■ Exercise
Images do not belong in the copy. Set down all the entries exactly.

Collected data entries:
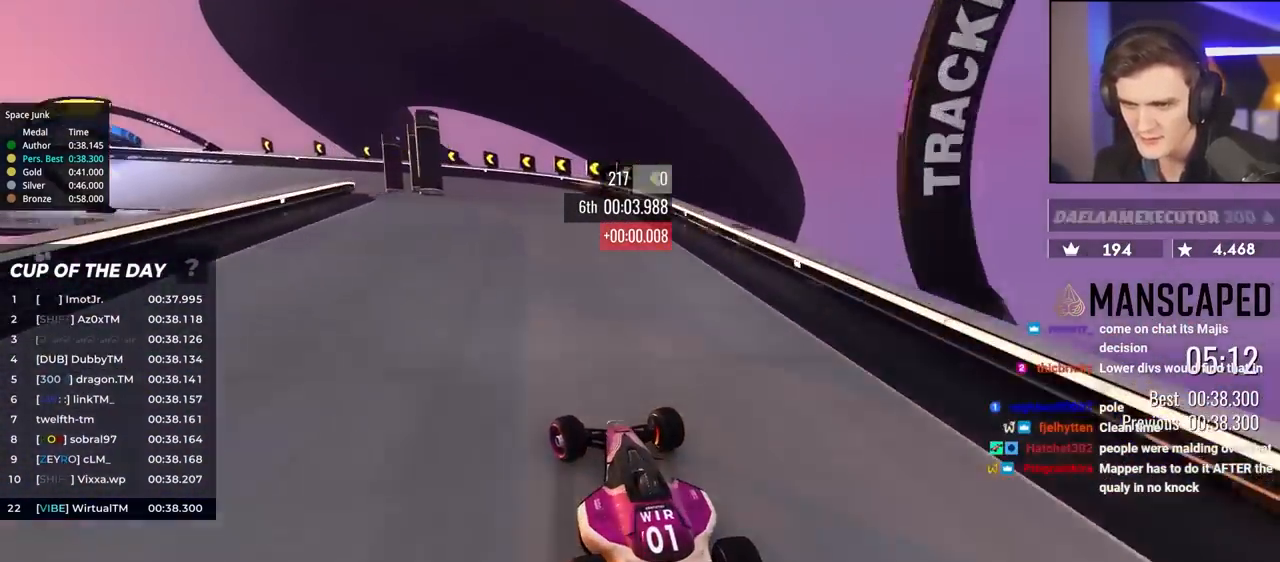
{"keys": ["up"], "events": [[267, "left", "up"], [367, "brake", "up"], [367, "left", "down"], [500, "left", "up"]]}
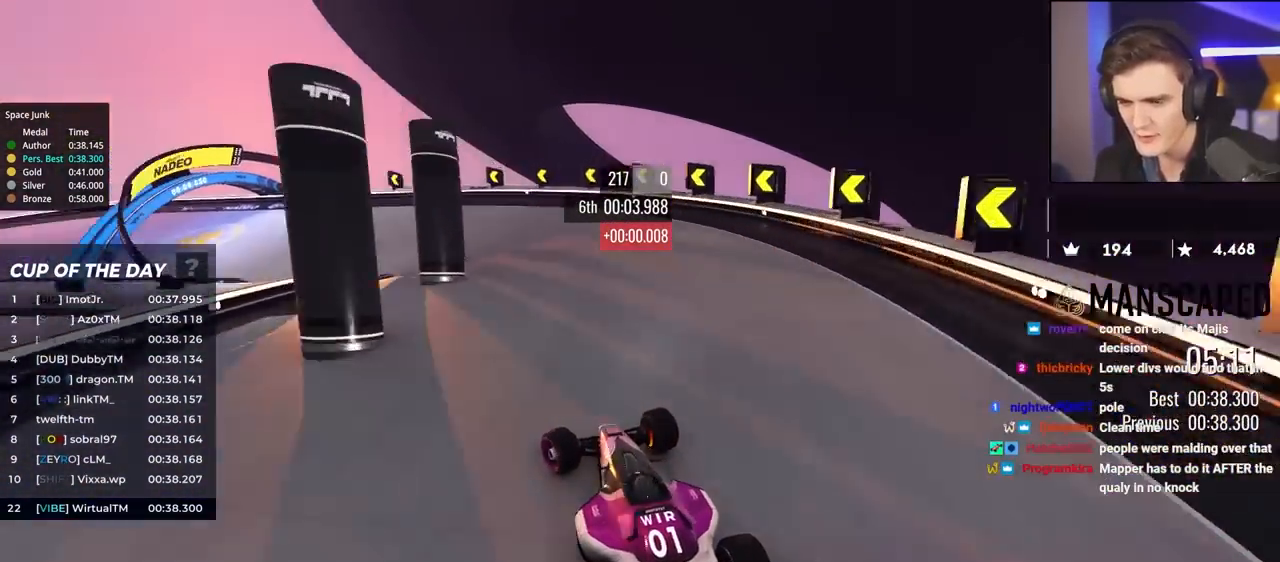
{"keys": ["left", "up"], "events": [[100, "left", "down"]]}
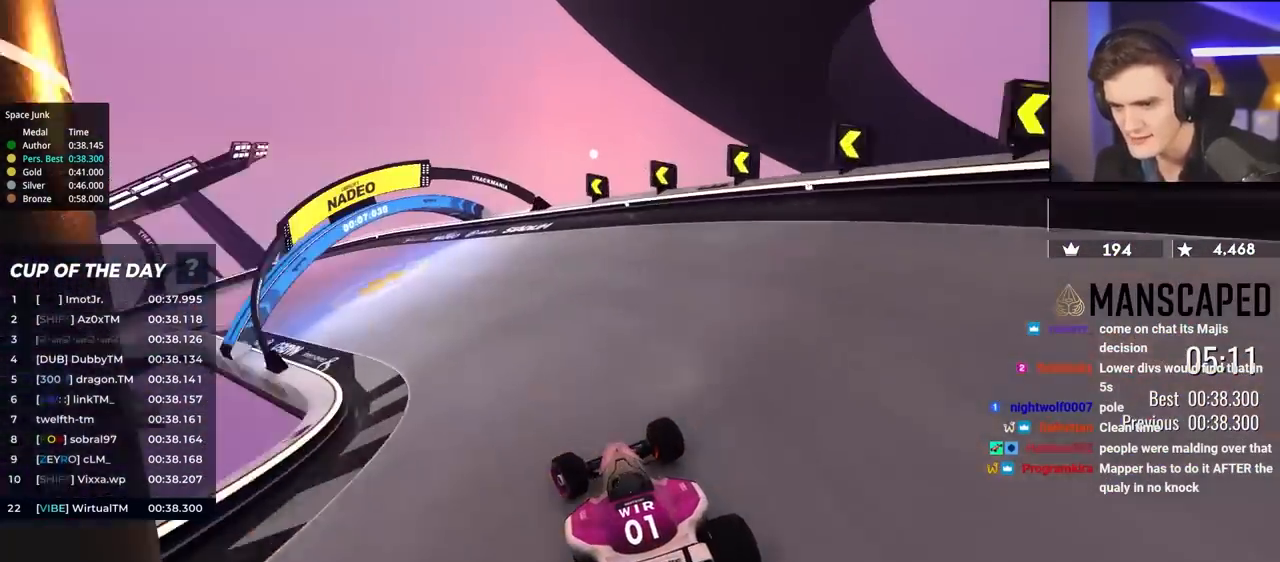
{"keys": ["left", "up"], "events": []}
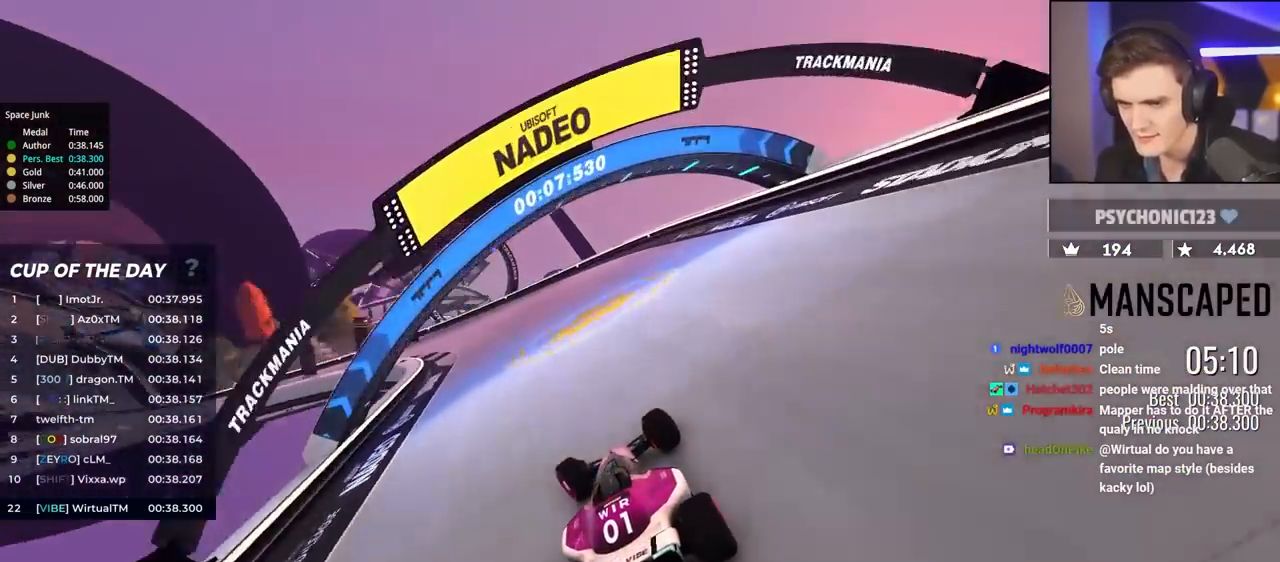
{"keys": ["left", "up"], "events": []}
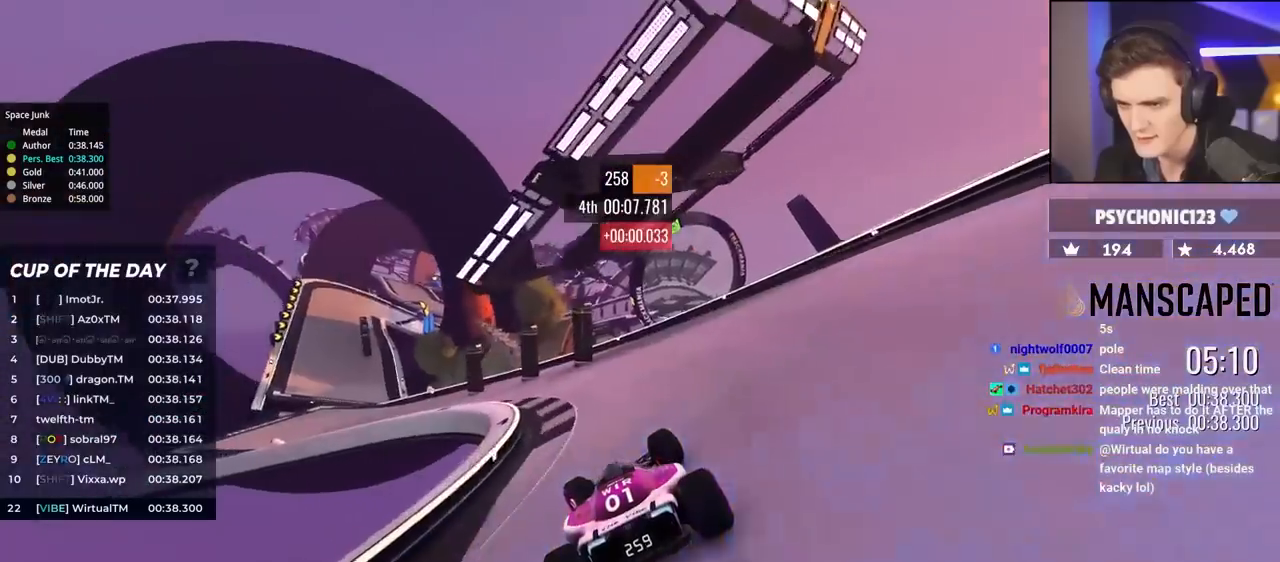
{"keys": ["left", "up"], "events": []}
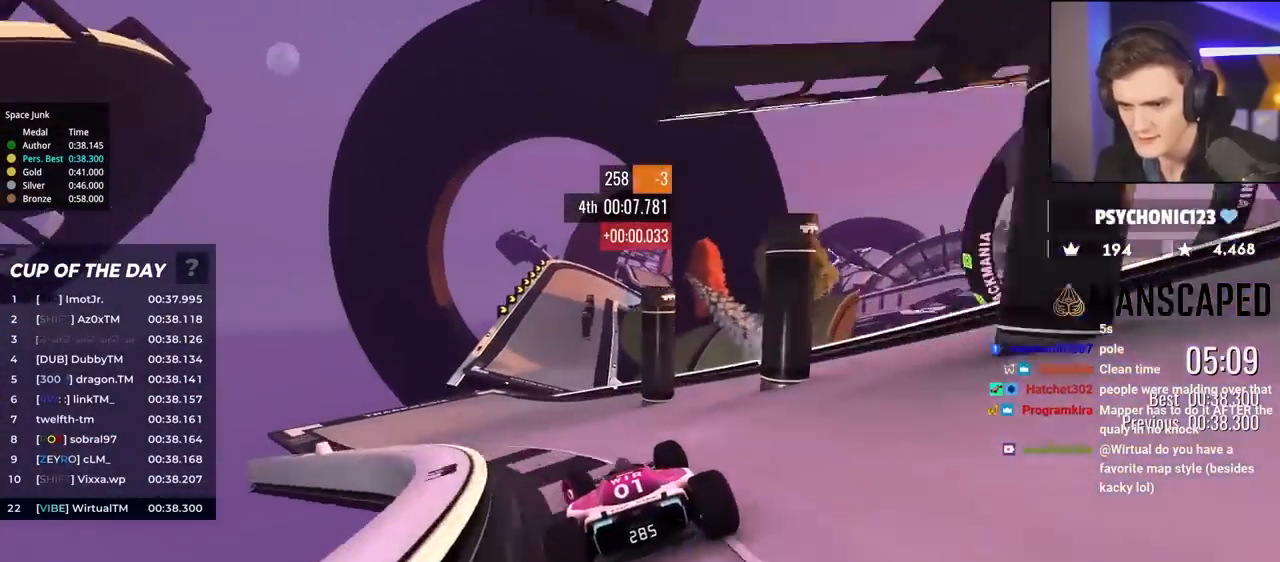
{"keys": ["up"], "events": [[67, "left", "up"], [450, "right", "down"], [500, "right", "up"]]}
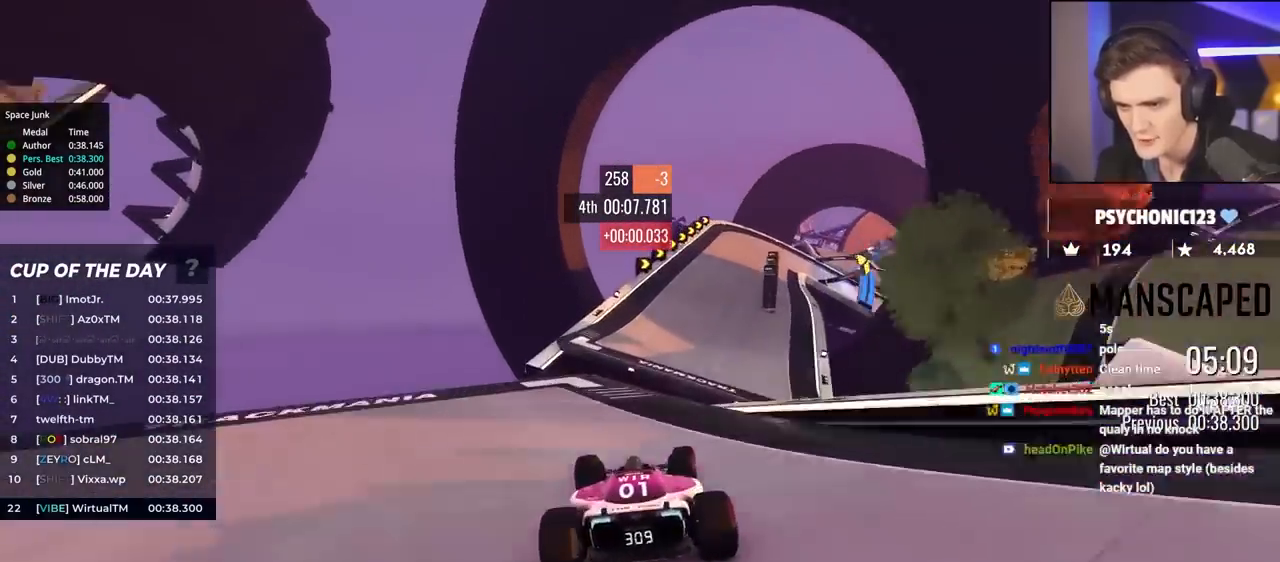
{"keys": ["brake", "up"], "events": [[100, "right", "down"], [233, "right", "up"], [283, "right", "down"], [383, "right", "up"], [467, "brake", "down"]]}
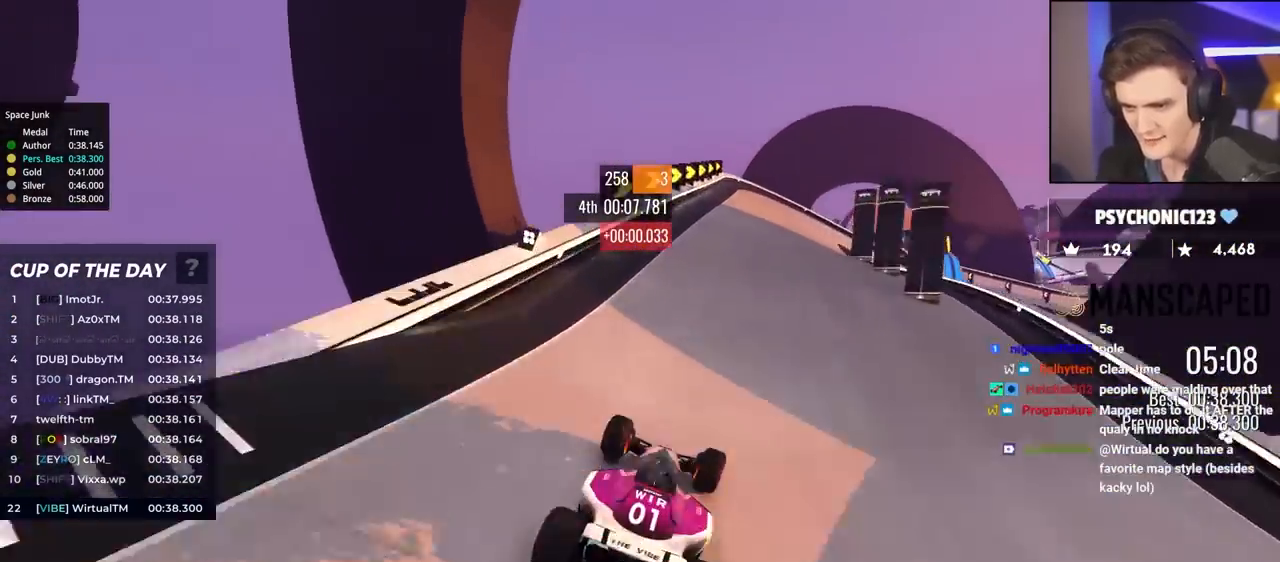
{"keys": ["brake", "right", "up"], "events": [[17, "right", "down"], [217, "right", "up"], [300, "right", "down"]]}
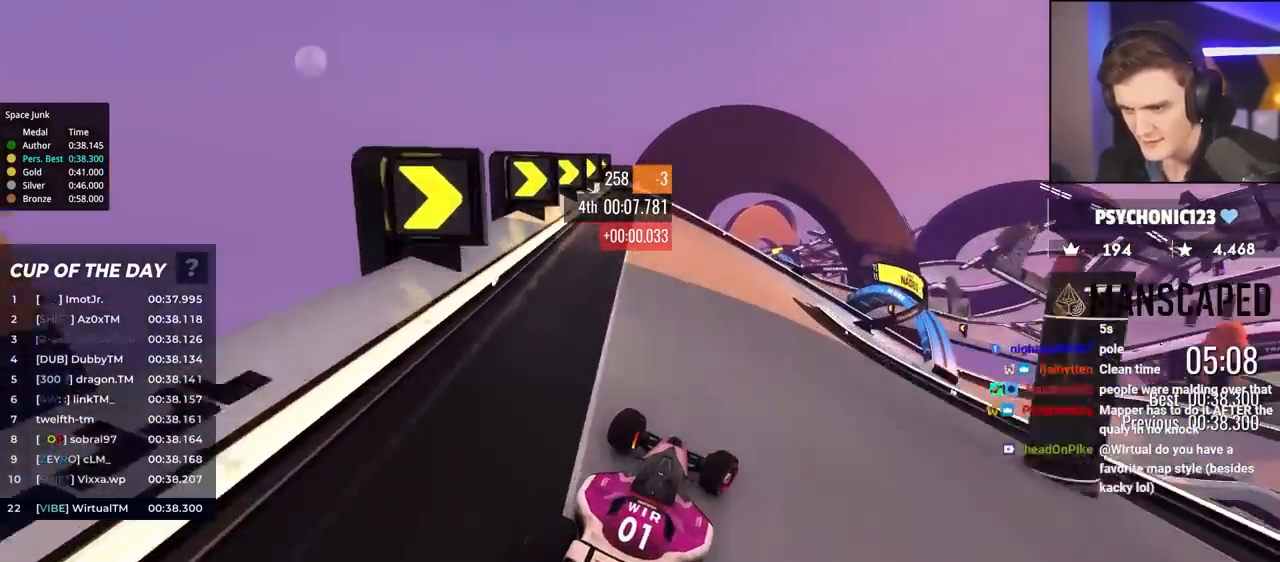
{"keys": ["right"], "events": [[83, "right", "up"], [133, "right", "down"], [367, "brake", "up"], [417, "up", "up"]]}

■ Answer below
{"keys": ["up"], "events": [[267, "left", "up"], [367, "brake", "up"], [367, "left", "down"], [500, "left", "up"]]}
{"keys": ["left", "up"], "events": [[100, "left", "down"]]}
{"keys": ["left", "up"], "events": []}
{"keys": ["left", "up"], "events": []}
{"keys": ["left", "up"], "events": []}
{"keys": ["up"], "events": [[67, "left", "up"], [450, "right", "down"], [500, "right", "up"]]}
{"keys": ["brake", "up"], "events": [[100, "right", "down"], [233, "right", "up"], [283, "right", "down"], [383, "right", "up"], [467, "brake", "down"]]}
{"keys": ["brake", "right", "up"], "events": [[17, "right", "down"], [217, "right", "up"], [300, "right", "down"]]}
{"keys": ["right"], "events": [[83, "right", "up"], [133, "right", "down"], [367, "brake", "up"], [417, "up", "up"]]}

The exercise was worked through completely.